DATA FOR ANALYSIS:
BEGIN
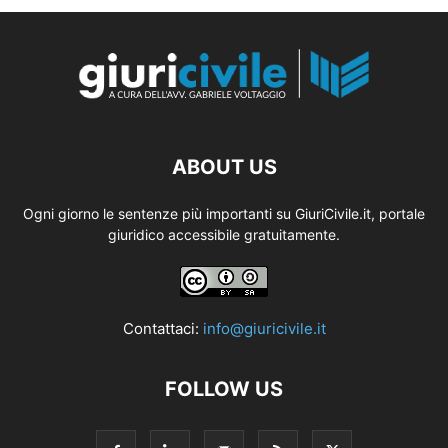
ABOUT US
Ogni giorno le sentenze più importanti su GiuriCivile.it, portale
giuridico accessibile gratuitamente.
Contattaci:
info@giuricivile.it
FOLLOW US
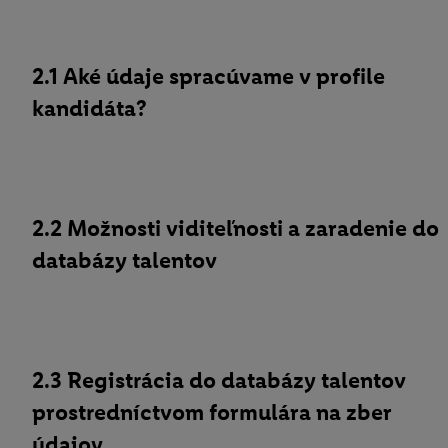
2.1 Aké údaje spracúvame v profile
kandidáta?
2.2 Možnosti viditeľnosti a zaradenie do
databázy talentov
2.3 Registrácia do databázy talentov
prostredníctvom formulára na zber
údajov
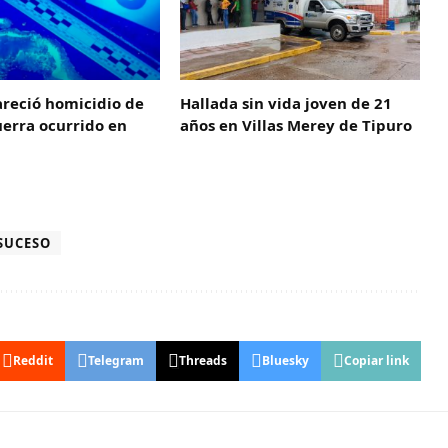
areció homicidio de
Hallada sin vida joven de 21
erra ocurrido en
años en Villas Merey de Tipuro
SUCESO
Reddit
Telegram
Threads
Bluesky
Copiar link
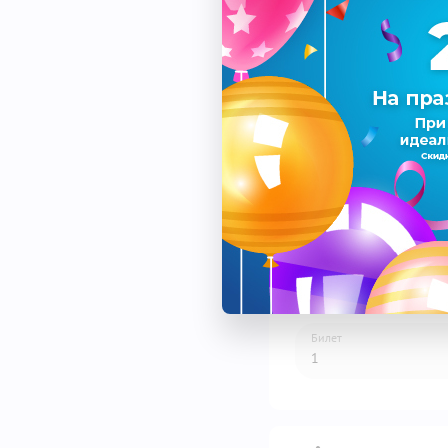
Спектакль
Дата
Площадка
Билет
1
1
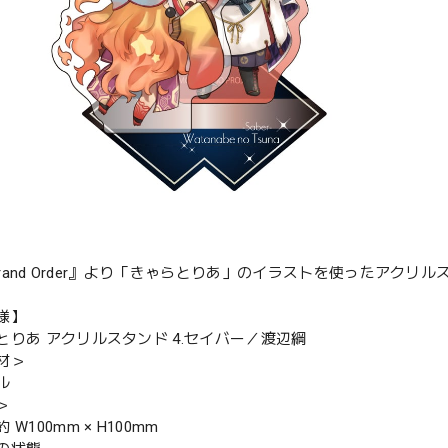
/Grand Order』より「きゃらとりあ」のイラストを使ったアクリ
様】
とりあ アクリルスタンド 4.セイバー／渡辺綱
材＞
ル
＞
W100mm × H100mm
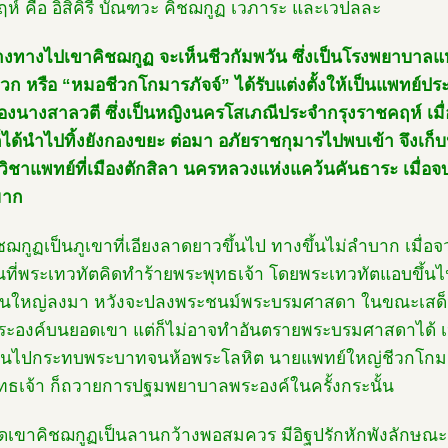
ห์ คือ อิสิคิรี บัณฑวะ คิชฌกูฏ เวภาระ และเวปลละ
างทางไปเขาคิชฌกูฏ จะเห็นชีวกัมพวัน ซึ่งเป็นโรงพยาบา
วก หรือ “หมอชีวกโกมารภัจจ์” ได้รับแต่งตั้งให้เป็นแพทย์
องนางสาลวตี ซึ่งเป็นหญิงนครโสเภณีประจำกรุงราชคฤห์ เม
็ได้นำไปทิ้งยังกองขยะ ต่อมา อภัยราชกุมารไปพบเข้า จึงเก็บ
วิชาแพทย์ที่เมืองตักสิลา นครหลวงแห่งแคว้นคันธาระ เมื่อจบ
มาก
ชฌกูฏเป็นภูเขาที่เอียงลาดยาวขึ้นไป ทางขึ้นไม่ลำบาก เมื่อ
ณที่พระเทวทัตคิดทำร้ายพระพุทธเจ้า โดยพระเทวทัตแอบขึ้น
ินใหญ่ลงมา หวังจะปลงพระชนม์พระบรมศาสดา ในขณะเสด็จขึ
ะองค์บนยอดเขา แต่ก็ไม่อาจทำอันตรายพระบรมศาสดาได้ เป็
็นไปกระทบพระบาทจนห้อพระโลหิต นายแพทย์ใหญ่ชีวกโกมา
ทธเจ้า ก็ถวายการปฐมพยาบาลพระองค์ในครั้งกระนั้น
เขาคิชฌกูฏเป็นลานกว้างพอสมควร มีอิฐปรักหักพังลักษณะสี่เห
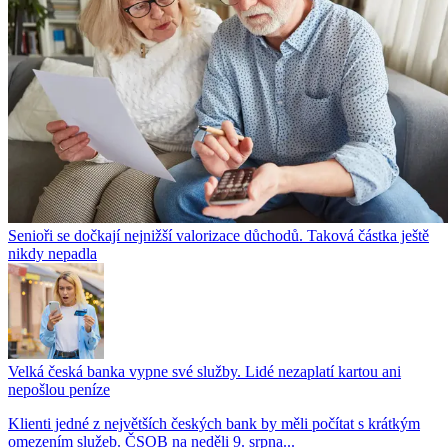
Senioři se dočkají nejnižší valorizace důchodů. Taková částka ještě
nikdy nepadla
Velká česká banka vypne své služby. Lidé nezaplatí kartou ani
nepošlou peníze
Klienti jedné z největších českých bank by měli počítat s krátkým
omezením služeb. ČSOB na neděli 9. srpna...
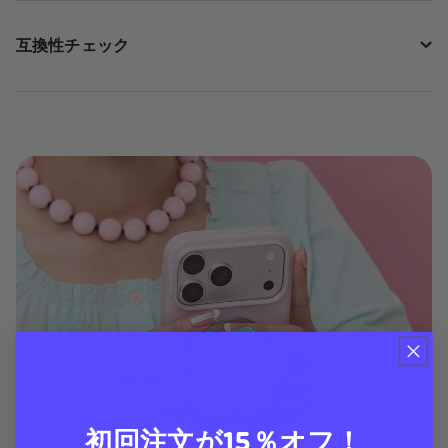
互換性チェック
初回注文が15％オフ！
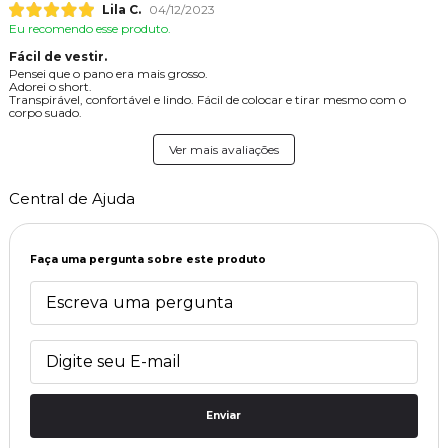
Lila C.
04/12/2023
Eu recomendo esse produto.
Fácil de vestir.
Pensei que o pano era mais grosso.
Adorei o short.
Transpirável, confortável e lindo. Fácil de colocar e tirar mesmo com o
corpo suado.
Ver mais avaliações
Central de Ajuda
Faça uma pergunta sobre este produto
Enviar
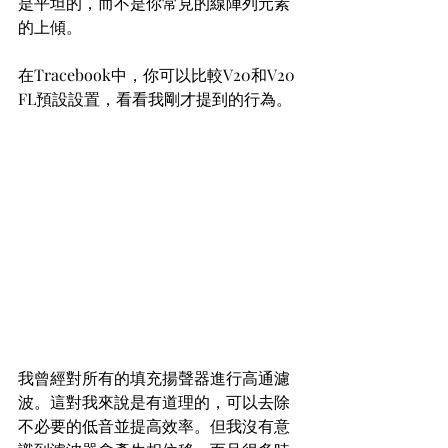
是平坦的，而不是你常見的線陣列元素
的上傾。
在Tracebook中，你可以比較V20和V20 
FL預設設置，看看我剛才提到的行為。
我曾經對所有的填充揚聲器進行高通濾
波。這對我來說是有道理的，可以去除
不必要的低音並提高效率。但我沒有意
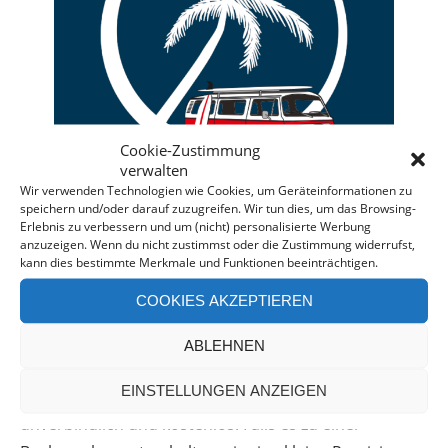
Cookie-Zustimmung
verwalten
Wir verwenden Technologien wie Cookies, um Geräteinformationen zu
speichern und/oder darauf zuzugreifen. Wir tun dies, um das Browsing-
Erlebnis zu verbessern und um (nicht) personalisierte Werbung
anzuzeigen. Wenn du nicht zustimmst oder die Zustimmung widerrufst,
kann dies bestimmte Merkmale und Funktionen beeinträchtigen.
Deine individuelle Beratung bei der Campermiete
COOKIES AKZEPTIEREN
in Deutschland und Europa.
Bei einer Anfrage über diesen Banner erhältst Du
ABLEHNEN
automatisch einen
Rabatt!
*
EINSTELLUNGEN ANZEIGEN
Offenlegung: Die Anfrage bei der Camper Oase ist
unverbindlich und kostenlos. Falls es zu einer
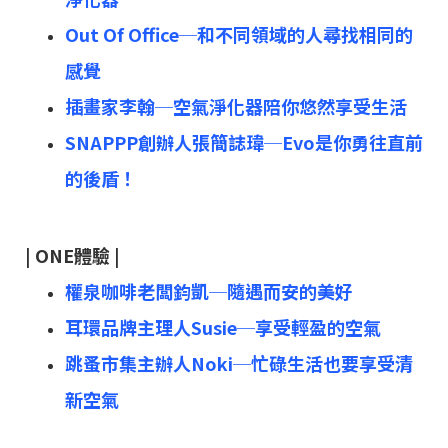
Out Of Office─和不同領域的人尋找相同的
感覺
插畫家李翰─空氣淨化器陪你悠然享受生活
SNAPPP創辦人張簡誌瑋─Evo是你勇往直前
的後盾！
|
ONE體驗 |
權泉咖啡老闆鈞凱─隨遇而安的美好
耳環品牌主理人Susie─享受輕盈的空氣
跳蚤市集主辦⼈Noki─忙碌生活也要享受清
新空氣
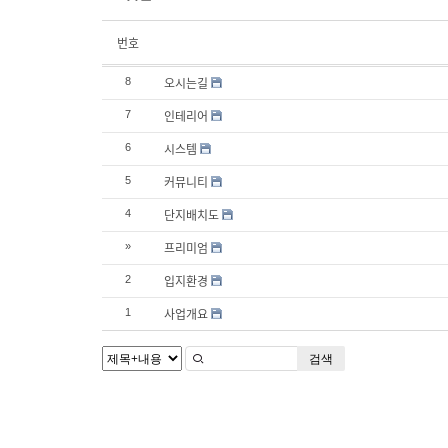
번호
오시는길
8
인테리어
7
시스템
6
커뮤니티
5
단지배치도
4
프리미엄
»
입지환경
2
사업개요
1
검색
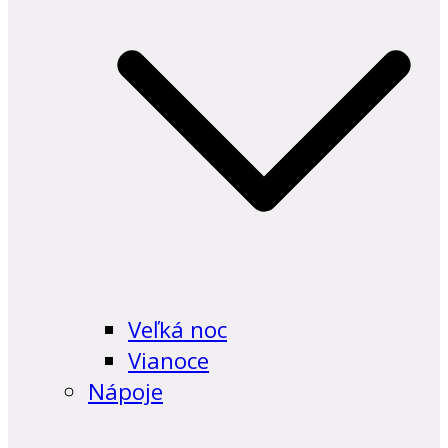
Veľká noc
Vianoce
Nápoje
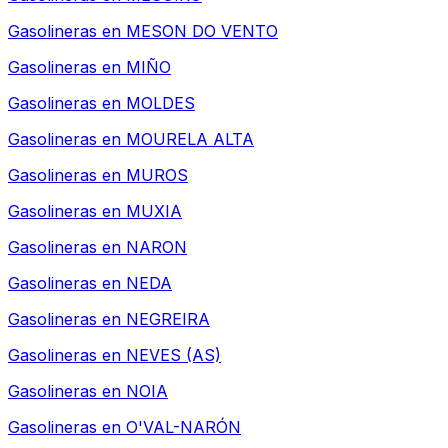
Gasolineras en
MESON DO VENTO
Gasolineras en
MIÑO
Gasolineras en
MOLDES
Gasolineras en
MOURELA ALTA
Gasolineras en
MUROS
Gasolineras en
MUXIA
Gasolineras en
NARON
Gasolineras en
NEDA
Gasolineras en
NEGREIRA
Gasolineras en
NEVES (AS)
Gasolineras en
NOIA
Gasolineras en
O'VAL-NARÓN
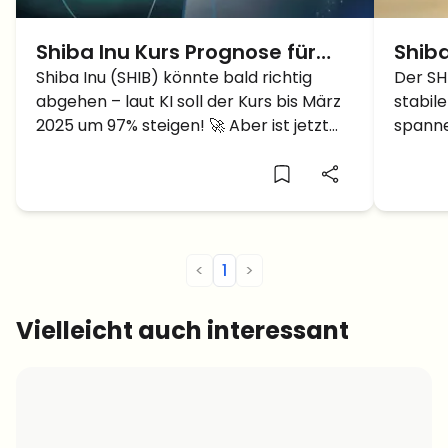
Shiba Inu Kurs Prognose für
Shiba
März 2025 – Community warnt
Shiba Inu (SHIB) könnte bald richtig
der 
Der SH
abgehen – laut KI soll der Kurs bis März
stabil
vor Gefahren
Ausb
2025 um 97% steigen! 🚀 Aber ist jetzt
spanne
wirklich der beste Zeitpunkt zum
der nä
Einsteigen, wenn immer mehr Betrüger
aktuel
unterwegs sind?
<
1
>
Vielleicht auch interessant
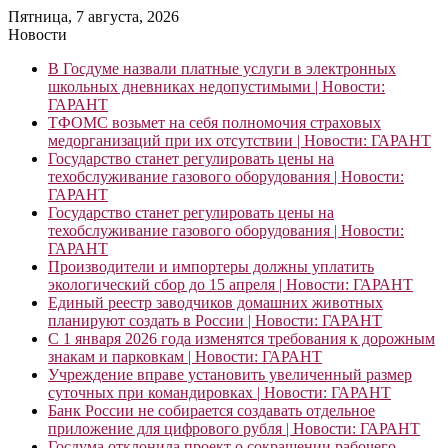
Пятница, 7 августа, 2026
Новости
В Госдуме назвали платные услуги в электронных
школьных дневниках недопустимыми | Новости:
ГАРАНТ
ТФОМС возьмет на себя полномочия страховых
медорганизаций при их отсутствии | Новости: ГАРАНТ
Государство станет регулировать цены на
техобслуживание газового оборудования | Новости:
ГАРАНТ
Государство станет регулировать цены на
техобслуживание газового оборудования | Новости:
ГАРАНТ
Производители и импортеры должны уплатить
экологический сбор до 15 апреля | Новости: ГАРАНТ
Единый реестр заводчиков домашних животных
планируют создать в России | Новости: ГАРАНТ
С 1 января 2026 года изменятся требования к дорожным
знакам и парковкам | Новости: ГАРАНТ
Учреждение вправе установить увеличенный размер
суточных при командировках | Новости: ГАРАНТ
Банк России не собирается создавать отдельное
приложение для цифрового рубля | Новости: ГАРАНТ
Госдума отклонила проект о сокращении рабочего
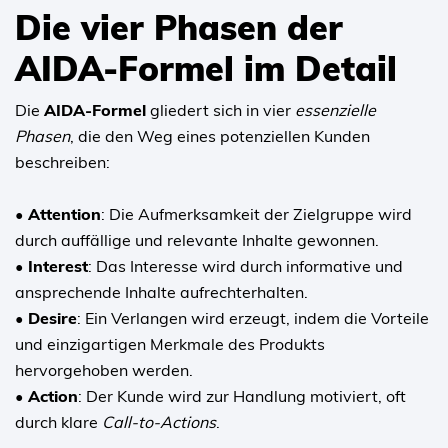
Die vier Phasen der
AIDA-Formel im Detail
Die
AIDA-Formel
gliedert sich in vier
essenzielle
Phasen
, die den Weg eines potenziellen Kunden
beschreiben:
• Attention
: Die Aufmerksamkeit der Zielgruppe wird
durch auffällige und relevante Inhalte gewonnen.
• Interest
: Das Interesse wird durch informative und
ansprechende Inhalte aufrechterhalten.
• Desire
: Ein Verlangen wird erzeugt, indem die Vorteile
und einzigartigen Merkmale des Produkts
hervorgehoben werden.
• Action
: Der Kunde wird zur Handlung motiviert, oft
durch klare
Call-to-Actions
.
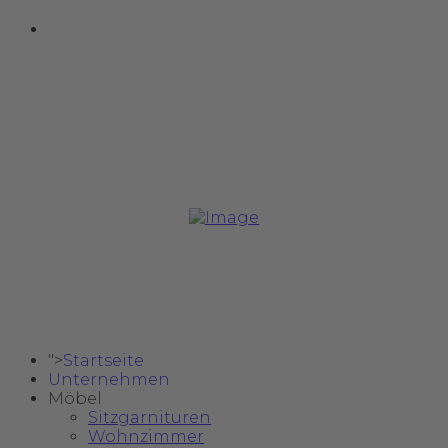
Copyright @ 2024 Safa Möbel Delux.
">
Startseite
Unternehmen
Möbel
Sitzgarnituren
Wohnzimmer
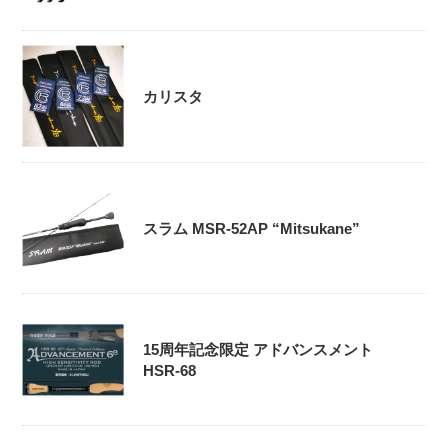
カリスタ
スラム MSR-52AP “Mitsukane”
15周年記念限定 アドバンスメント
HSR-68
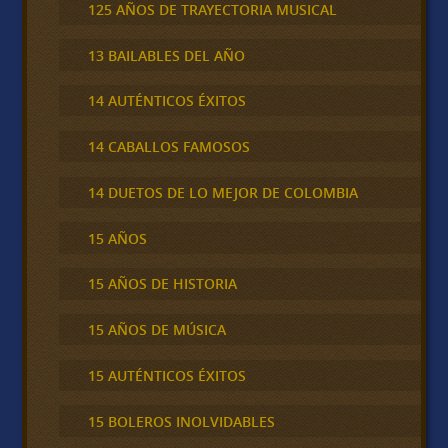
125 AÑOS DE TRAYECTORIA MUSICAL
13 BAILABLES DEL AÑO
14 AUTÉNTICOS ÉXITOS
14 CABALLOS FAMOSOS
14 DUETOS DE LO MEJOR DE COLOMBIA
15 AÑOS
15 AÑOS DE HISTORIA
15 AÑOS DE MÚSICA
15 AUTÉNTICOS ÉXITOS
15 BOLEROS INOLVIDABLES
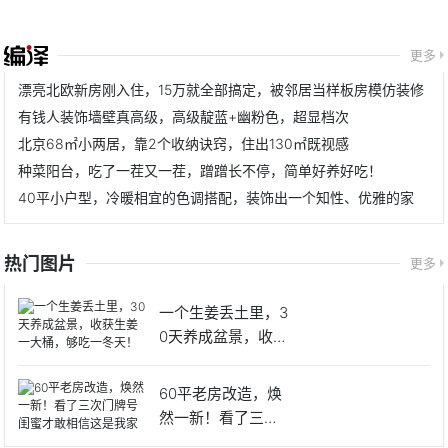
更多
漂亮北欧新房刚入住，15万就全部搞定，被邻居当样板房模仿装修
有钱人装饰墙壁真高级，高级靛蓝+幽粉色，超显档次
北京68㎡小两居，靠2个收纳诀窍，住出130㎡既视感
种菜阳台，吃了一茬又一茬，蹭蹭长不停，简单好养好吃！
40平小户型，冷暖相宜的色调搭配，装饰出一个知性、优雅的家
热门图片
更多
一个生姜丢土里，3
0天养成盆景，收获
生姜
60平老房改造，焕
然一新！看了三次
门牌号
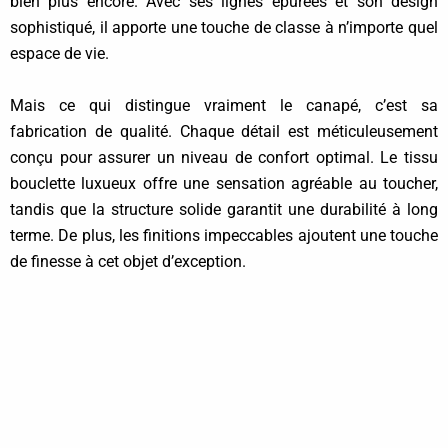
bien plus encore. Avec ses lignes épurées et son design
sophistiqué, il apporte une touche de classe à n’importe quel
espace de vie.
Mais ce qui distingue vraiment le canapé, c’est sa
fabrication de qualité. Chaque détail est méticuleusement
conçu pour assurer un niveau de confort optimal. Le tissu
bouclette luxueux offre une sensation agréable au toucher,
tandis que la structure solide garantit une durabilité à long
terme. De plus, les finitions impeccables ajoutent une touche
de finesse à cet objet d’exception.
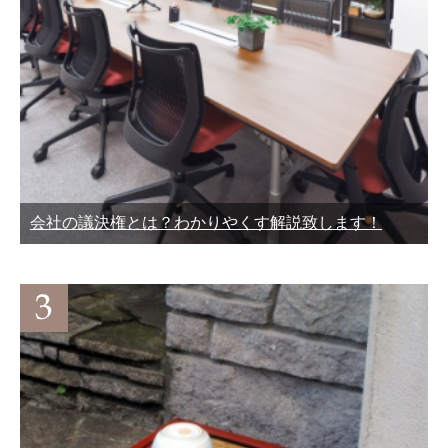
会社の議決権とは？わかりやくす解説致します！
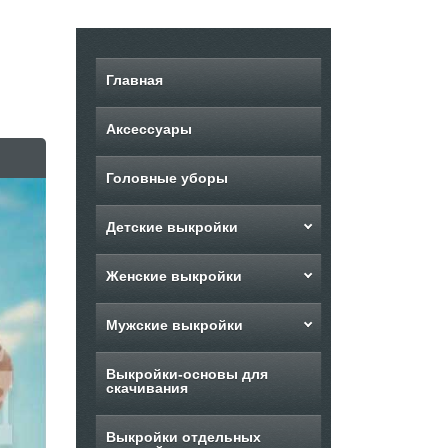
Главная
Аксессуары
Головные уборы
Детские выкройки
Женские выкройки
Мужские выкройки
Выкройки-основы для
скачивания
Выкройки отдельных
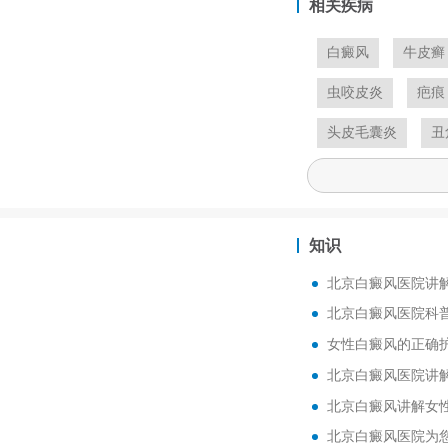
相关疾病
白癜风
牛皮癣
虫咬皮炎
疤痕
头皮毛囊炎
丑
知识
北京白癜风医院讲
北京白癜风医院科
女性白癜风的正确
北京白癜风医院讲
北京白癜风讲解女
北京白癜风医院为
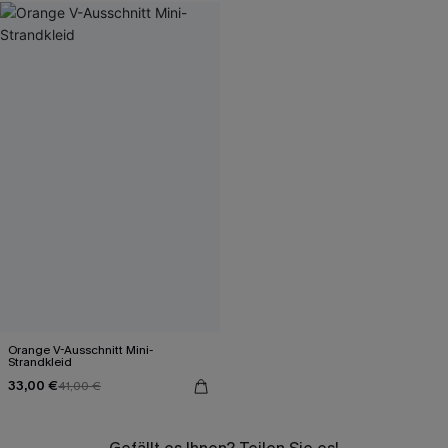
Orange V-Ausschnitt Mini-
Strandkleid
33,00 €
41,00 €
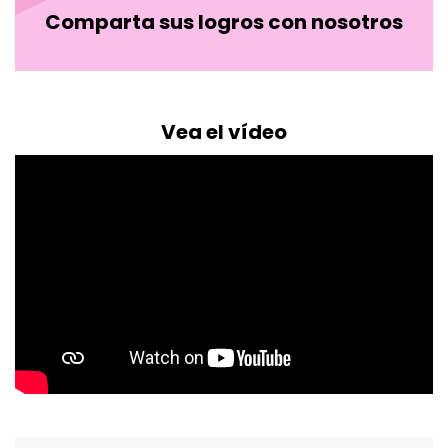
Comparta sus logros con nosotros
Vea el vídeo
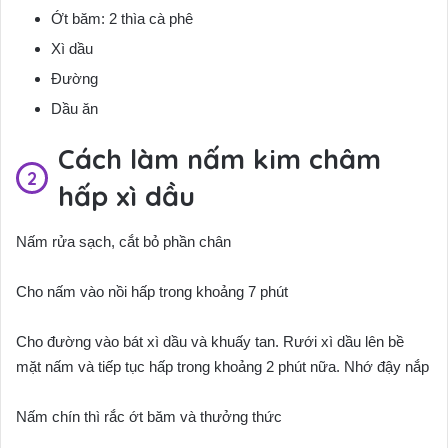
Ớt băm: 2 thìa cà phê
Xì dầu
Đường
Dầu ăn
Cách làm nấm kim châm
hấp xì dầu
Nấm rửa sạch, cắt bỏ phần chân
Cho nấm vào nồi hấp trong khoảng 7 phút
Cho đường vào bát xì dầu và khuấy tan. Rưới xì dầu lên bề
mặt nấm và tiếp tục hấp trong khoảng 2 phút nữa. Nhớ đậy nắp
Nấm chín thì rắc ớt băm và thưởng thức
END
WORK REQUIRED:
Every line from the one with "15 BOLEROS INOLVIDABLES" through the one with "Nấm rửa sạch, cắt bỏ phần chân" is to be reproduced exactly as written above, and the pictures are to be dropped.

EXERCISE OUTPUT:
15 BOLEROS INOLVIDABLES
更多
漂亮北欧新房刚入住，15万就全部搞定，被邻居当样板房模仿装修
有钱人装饰墙壁真高级，高级靛蓝+幽粉色，超显档次
北京68㎡小两居，靠2个收纳诀窍，住出130㎡既视感
种菜阳台，吃了一茬又一茬，蹭蹭长不停，简单好养好吃！
40平小户型，冷暖相宜的色调搭配，装饰出一个知性、优雅的家
热门图片
更多
一个生姜丢土里，3
0天养成盆景，收获
生姜
60平老房改造，焕
然一新！看了三次
门牌号
bien plus encore. Avec ses lignes épurées et son design
sophistiqué, il apporte une touche de classe à n’importe quel
espace de vie.
Mais ce qui distingue vraiment le canapé, c’est sa
fabrication de qualité. Chaque détail est méticuleusement
conçu pour assurer un niveau de confort optimal. Le tissu
bouclette luxueux offre une sensation agréable au toucher,
tandis que la structure solide garantit une durabilité à long
terme. De plus, les finitions impeccables ajoutent une touche
de finesse à cet objet d’exception.
会社の議決権とは？わかりやくす解説致します！
Главная
Аксессуары
Головные уборы
Детские выкройки
Женские выкройки
Мужские выкройки
Выкройки-основы для
скачивания
Выкройки отдельных
相关疾病
白癜风
牛皮癣
虫咬皮炎
疤痕
头皮毛囊炎
丑
知识
北京白癜风医院讲
北京白癜风医院科
女性白癜风的正确
北京白癜风医院讲
北京白癜风讲解女
北京白癜风医院为
Orange V-Ausschnitt Mini-
Strandkleid
33,00 €
41,00 €
Comparta sus logros con nosotros
Vea el vídeo
Ớt băm: 2 thìa cà phê
Xì dầu
Đường
Dầu ăn
Cách làm nấm kim châm
hấp xì dầu
Nấm rửa sạch, cắt bỏ phần chân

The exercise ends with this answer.